**SELECTION:**

Populist Drift Poses Risks to Danish Economy as Election Looms

(Bloomberg) -- Increasingly restrictive immigration policies and a potential rise in public spending ahead of next year’s general election risk overheating Denmark’s economy by exacerbating labor shortages, according to experts.

Such warnings are intensifying just as the center-right government prepares to unveil its final budget before Danes are due to head to the polls, some time during the first half of 2019.

Finance Minister Kristian Jensen said last month that the government would drop its target of zero spending growth in the public sector due to higher demand for health care services and to invest more in the police and the military. Spending will increase at a “moderate” pace over the next 10 years, Jensen said.

That doesn’t sit too well with many of the nation’s economists. "The economy really needs less public spending, not more," Jes Asmussen, chief economist at Handelsbanken, said in a telephone interview.

Labor Bottlenecks

After expanding for 17 out of the last 21 quarters, the Danish economy is starting to meet bottlenecks in the labor market, with unemployment reaching a nine-year low of 3.9 percent in May.

Populist Drift Poses Risks to Danish Economy as Election Looms

According to Asmussen, the current rate of Denmark’s economic expansion requires around 3,500 new jobs each month. However, the government has not done enough to increase the labor supply, for instance by making work more attractive for people on benefits.

At the same time, the influx of foreigners -- both from within and from outside the EU -- has fallen dramatically, adding to the bottlenecks.

Fitch Solutions blames the pivotal role of the nationalist Danish People’s Party (DPP) in Danish politics for years of "increasingly populist leanings in government policy."

**AVAILABLE DATA:**

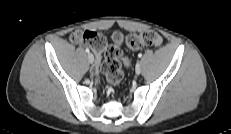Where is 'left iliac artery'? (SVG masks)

**PROBLEMS AND TASKS:**
(1) Answer these about the article on Denmark's economy:
(a) What unemployment rate did Denmark reach in May?
(b) What position does Jes Asmussen hold?
(c) About how many new jobs each month does the current rate of expansion require, according to Asmussen?
(2) Print everything in the article on Denmark's economy from "After expanding for" down to "to the bottlenecks.".

**RESPONSES BY TASK:**
(1)
(a) 3.9 percent, a nine-year low
(b) Chief economist at Handelsbanken
(c) Around 3,500

(2)
After expanding for 17 out of the last 21 quarters, the Danish economy is starting to meet bottlenecks in the labor market, with unemployment reaching a nine-year low of 3.9 percent in May.

Populist Drift Poses Risks to Danish Economy as Election Looms

According to Asmussen, the current rate of Denmark’s economic expansion requires around 3,500 new jobs each month. However, the government has not done enough to increase the labor supply, for instance by making work more attractive for people on benefits.

At the same time, the influx of foreigners -- both from within and from outside the EU -- has fallen dramatically, adding to the bottlenecks.